According to a February 28 Washington Post article, Hicks, using this ploy, was able to avoid discussing her role, if any, in writing a statement with Donald Trump that defended a key meeting of Donald Trump, Jr., and other Trump staffers with a Russian emissary in Trump Tower in New York. Emails that became public indicated that Donald Trump, Jr., was eager to talk with them about negative material on Hillary Clinton.
The excuse that Hicks could not testify about her working days in the White House because of the potential assertion of executive privilege in the future struck at least one legal expert that the Post contacted as playing fast and loose:
"This is not the first administration to try to get the benefits of executive privilege without formally invoking it," said Heidi Kitrosser, a law professor at the University of Minnesota who wrote a book on the subject. "What is new and really troubling … is that we've seen it quickly become routine that the administration sends out a witness who says, 'I categorically can't discuss this whole set of really important issues because I want to preserve the ability of the president to assert executive privilege.' And then there's no follow up by either the administration or Congress. Essentially, they are allowed to create the shadow of executive privilege, and then they sort of just hide under that shadow."
According to Reuters, the ranking Democrat of the House Intelligence Committee was not pleased: "'This is not executive privilege, this is executive stonewalling,' Representative Adam Schiff, the committee's top Democrat, told reporters after Hicks' testimony."
Hicks is not the first witness from the Trump White House that has employed this strategy of silence on information relevant to the committee. Steve Bannon, for example, used the same maneuver, even though he had already left the White House when he testified.

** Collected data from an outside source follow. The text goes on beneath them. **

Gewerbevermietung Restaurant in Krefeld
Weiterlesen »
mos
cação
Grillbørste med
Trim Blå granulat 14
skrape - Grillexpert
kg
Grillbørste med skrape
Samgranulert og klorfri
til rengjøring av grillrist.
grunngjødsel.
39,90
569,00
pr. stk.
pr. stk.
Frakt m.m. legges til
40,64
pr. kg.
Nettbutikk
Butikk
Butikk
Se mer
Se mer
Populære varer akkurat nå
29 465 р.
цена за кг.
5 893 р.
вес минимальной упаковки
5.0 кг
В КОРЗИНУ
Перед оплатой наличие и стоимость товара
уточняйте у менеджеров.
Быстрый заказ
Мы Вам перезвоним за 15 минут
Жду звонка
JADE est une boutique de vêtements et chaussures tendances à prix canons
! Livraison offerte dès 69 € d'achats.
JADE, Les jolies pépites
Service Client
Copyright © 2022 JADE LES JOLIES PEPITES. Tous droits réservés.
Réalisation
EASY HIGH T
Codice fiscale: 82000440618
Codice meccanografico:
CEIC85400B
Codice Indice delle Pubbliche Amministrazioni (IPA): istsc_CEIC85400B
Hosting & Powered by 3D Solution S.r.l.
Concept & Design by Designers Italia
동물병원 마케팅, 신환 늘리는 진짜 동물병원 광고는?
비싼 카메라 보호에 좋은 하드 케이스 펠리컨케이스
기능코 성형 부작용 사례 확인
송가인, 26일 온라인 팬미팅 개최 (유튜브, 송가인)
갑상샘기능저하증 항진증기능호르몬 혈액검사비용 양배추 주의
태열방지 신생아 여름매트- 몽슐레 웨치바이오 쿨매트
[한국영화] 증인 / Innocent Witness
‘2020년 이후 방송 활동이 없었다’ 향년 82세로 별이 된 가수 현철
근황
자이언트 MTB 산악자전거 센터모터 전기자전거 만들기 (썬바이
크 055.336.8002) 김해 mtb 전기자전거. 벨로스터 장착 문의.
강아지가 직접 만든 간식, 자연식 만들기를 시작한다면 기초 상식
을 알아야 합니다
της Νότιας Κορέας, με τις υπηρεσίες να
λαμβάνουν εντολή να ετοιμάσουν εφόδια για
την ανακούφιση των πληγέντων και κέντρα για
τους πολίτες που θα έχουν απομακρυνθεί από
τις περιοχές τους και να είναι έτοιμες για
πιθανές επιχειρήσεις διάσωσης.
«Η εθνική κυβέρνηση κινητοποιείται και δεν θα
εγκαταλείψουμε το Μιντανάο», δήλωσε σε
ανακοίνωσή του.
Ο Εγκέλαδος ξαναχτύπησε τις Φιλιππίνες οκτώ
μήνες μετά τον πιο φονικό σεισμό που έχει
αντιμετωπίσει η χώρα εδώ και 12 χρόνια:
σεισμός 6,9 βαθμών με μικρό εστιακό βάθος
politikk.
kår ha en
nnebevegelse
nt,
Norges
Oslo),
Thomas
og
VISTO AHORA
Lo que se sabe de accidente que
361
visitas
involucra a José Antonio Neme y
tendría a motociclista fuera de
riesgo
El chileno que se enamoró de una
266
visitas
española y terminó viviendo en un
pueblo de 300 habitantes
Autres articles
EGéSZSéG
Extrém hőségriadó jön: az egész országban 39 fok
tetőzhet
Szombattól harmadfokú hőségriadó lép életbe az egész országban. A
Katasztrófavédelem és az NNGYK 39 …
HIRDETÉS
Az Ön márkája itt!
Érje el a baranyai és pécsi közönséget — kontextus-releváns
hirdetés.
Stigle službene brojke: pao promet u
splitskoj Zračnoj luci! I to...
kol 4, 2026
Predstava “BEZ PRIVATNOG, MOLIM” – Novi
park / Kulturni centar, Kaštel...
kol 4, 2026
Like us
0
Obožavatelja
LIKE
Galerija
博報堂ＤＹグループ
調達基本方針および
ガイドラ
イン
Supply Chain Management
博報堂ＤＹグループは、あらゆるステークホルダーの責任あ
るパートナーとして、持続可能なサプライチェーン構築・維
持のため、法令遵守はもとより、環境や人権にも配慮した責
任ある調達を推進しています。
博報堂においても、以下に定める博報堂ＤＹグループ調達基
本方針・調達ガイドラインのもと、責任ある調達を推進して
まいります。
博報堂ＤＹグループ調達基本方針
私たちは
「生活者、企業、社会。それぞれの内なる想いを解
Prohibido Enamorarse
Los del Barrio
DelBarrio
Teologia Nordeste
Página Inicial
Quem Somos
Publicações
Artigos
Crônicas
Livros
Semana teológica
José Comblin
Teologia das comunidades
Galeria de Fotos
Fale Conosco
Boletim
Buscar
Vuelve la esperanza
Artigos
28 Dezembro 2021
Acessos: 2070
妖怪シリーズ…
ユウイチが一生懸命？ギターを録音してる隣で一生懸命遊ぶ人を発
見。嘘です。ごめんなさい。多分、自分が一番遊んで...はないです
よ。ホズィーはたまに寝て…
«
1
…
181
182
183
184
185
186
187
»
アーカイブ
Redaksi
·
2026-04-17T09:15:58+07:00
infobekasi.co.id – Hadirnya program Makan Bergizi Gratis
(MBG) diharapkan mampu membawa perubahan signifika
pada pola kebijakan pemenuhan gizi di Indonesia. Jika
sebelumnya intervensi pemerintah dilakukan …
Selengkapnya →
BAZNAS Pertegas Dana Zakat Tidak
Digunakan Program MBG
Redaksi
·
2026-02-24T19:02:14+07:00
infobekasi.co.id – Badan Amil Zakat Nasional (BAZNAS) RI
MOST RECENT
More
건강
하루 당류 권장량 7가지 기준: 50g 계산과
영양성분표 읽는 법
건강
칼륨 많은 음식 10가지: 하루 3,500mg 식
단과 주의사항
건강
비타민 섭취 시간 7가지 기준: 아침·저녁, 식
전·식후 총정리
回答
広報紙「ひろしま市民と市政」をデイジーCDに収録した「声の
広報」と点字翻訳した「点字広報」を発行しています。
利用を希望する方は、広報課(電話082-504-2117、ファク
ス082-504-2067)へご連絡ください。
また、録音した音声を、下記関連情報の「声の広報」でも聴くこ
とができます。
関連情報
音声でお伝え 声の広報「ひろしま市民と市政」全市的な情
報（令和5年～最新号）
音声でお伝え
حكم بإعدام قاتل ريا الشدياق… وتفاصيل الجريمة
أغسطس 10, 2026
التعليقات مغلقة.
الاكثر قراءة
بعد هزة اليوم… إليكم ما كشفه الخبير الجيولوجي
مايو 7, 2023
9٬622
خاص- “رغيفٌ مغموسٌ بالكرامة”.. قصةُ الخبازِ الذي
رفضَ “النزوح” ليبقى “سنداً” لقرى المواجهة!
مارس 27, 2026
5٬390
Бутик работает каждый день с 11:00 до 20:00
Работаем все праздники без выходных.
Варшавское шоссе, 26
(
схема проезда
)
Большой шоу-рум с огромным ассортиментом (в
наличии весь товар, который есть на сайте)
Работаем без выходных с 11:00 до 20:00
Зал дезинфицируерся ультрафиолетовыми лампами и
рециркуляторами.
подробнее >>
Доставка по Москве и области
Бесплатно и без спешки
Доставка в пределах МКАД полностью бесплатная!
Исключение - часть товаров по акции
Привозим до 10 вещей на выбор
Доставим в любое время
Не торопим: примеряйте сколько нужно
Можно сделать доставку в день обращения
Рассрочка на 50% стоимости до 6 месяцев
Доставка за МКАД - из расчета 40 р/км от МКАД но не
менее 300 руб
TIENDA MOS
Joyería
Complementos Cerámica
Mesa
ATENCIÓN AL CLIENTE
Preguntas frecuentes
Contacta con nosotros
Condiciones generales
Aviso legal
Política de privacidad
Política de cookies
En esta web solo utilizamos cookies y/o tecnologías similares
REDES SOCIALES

The Post also offered an example of the withholding of information from the Senate Russian investigations:
Attorney General Jeff Sessions repeatedly declined to answer questions from the Senate Intelligence Committee last June and the Senate Judiciary Committee last October about what transpired before Trump fired James Comey as FBI director. He was asked eight times during the June appearance whether he was formally invoking executive privilege.
"I'm not claiming executive privilege, because that's the president's power, and I have no power to claim executive privilege," Sessions said. "I am protecting the right of the president to assert it if he chooses."
This approach is politically understandable, however dodgy it actually is. After all, if he actually asserts executive privilege, Trump will appear to be hiding incriminating information. However, by having his subordinates protect him with the option to assert executive privilege down the line, Trump escapes the perception that he has something to hide.
NPR provides a background sheet on executive privilege which reveals that the term was first used by Dwight D. Eisenhower. However, executive privilege was used by presidents long before the term itself was deployed: The use of this tool goes back to George Washington. Some presidents succeed in their claims of executive privilege when being investigated; some do not. NPR points to Richard Nixon as being one of the latter:
During the Watergate investigation, though, President Nixon failed in his attempts to withhold White House audio recordings from special prosecutor Leon Jaworski. Nixon handed over the tapes and, four days later, resigned. In his memoirs, Nixon wrote dejectedly, "I was the first president to test the principle of executive privilege in the Supreme Court, and by testing it on such a weak ground, I probably ensured the defeat of my cause."
Note that Nixon was making an actual assertion of executive privilege, rather than having his staff refuse to answer questions on a possible claim in the future.
It should be noted that Special Counsel Mueller is making some of the same queries as the Senate and House committees, but he has the advantage of the formidable threat of testifying before a grand jury. Claims of executive privilege become a bit wobbly when a subpoenaed witness is facing a possible indictment.
Given that both houses of Congress are controlled by Republicans – including the chairmanship of the investigating committees – it appears there will be no action to compel testimony on White House activity regarding investigations when the Trump pseudo-executive privilege strategy is used.
For the time being, Trump's present and former staff are offering a sham excuse to avoid testifying about the facts surrounding the Russian investigations.